Nestled in the Hertfordshire countryside, Mid Herts Golf Club is one of only a few heathland courses in Hertfordshire.
Having been neglected for a number of years, a project is underway to re-establish the native heather around the 18 holes by Course Manager Jody Wilson. Assisting Jody in creating the ideal growing conditions, is his team of five greenkeepers, and a fleet of machinery from Trilo.
“I first came across the Trilo product during my time at Woburn Golf Club, where we purchased one of the first machines in the UK” explains Jody, who has now been at Mid Herts for 13 years. “In my opinion they are leading the market for leaf and debris collection so when our previous machine started causing us problems, I turned to Trilo to look at alternatives.” With two Trilo BL740 blowers already in the shed, he added an S4 vacuum sweeper to his collection over the winter of 2017/18.
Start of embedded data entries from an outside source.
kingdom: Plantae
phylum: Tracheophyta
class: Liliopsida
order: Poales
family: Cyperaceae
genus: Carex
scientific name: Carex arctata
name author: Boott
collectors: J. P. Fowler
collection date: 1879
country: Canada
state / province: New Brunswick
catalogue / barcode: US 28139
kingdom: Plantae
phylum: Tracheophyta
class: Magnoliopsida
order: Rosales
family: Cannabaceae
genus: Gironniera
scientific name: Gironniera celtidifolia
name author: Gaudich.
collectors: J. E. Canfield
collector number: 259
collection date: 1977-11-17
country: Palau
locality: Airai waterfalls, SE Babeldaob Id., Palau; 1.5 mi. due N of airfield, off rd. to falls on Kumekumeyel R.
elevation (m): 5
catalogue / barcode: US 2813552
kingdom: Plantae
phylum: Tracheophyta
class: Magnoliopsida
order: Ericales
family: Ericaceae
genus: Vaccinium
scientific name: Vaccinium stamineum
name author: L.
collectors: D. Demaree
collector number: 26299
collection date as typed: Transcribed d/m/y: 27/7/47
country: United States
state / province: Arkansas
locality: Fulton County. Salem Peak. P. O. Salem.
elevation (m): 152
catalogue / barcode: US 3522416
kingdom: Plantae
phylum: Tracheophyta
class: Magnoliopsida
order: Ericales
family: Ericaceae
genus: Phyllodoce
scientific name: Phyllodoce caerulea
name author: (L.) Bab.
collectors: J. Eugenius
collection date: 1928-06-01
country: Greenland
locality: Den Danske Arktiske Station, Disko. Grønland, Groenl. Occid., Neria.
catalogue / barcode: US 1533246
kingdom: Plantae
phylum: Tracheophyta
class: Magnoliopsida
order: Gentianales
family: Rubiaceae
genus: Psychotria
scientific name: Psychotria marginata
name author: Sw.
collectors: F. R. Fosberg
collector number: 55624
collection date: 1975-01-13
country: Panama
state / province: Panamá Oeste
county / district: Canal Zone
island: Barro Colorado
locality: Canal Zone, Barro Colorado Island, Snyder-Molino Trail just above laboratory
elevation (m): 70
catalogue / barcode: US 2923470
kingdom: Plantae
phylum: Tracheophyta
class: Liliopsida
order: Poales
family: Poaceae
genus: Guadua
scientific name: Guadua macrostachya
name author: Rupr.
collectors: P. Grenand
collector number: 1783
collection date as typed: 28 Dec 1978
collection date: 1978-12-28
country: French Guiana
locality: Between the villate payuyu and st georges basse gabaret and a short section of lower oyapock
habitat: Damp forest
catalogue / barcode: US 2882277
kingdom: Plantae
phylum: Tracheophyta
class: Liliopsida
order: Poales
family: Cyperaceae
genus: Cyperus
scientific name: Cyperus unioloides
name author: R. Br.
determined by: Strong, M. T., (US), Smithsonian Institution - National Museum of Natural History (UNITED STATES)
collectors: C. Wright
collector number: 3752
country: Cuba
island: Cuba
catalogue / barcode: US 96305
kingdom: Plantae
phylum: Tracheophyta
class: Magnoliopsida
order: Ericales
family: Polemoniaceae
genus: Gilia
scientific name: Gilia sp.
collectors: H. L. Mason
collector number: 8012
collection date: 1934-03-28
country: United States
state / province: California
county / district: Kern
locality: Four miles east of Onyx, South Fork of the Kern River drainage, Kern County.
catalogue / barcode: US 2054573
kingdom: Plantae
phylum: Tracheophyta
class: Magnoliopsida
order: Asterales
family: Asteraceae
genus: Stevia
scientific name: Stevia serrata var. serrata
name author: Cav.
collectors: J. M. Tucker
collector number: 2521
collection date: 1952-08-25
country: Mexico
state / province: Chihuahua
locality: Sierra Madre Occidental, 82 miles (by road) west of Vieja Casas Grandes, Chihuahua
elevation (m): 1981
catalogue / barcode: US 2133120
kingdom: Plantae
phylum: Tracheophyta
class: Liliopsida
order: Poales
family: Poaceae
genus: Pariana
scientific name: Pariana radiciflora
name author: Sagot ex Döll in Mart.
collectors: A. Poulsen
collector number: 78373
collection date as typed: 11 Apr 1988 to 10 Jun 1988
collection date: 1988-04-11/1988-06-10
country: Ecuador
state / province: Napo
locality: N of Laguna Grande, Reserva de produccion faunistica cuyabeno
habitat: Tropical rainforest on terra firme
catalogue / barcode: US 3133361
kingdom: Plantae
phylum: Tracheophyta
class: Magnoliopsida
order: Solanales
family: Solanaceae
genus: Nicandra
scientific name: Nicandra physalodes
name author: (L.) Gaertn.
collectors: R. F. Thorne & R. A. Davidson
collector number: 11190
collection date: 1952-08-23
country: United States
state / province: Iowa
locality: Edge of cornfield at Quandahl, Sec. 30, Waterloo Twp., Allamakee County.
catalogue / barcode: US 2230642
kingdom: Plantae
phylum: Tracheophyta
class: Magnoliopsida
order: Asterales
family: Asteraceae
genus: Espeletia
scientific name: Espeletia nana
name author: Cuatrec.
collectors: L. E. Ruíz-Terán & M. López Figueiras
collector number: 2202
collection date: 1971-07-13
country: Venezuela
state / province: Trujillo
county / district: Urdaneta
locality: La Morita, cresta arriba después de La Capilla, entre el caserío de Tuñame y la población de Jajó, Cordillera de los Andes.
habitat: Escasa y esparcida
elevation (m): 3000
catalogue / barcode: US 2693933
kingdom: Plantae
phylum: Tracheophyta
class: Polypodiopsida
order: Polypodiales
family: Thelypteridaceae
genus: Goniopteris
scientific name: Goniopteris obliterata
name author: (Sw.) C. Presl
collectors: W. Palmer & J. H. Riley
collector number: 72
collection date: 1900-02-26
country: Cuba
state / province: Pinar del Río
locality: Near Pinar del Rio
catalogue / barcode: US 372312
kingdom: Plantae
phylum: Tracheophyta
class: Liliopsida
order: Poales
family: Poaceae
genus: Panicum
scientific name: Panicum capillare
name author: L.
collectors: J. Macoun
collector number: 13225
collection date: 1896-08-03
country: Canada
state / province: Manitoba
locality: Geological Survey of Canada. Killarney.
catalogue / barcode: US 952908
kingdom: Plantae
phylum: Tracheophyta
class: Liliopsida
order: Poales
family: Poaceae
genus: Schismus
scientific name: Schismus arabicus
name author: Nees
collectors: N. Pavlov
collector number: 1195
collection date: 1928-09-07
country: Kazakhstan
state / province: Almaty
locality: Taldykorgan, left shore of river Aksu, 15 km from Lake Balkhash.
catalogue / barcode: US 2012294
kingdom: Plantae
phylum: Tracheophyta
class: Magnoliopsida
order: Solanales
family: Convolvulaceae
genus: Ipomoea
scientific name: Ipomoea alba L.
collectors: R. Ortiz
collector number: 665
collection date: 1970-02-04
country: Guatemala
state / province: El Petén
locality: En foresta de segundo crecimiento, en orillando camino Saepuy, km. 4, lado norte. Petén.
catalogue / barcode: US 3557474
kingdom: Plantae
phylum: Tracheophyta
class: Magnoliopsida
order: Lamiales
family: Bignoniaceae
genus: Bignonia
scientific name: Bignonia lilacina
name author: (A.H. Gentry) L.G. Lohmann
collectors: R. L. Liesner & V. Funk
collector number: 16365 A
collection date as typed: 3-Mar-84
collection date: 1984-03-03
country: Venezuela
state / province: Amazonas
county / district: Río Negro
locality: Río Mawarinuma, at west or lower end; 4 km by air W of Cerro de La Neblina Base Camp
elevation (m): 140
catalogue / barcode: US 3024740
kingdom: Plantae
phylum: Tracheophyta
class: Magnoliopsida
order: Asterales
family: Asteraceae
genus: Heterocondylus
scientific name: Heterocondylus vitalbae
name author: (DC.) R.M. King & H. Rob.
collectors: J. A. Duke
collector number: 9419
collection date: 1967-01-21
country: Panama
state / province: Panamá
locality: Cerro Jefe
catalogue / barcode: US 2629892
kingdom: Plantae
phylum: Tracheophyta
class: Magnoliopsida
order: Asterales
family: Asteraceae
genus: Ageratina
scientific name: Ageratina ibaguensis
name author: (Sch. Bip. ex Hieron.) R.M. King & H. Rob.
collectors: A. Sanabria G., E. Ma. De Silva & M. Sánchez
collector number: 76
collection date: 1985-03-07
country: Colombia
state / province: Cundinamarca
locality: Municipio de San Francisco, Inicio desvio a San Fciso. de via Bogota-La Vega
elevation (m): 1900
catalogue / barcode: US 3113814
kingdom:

The club has been working closely with Herts and Middlesex Wildlife Trust on a plan to open up woodland areas to encourage the regeneration of heather, which has been a big project for Jody. “We have a lot of oak trees which have encroached on the course over the years which means our leafing season goes on and on. Heather and long grasses don’t like organic matter, so in an effort to create the right conditions, we collect every single leaf that falls – a daily task in the winter. We use our BL740’s to blow the debris off the course where it is then collected up in the S4.” In use from the moment it arrived, the S4 collected over 140 loads (or 560m3!) of leaves over the autumn/winter period.
While mainly used for leaf collection, Jody also has the flail attachment for the S4 meaning they can now cut and collect the long roughs in one pass, which was previously conducted by two separate machines. “Now we can do both jobs simultaneously, we’re saving time and manpower and the interchangeable attachments make it a versatile, year-round machine.”
“Where we’ve been clearing the leaves away, the heather has been naturally reoccurring across the course. It’s been an ongoing project for me for the last 10-11 years, but we’re now making real progress. Both us as greenkeepers, and the players, are delighted.”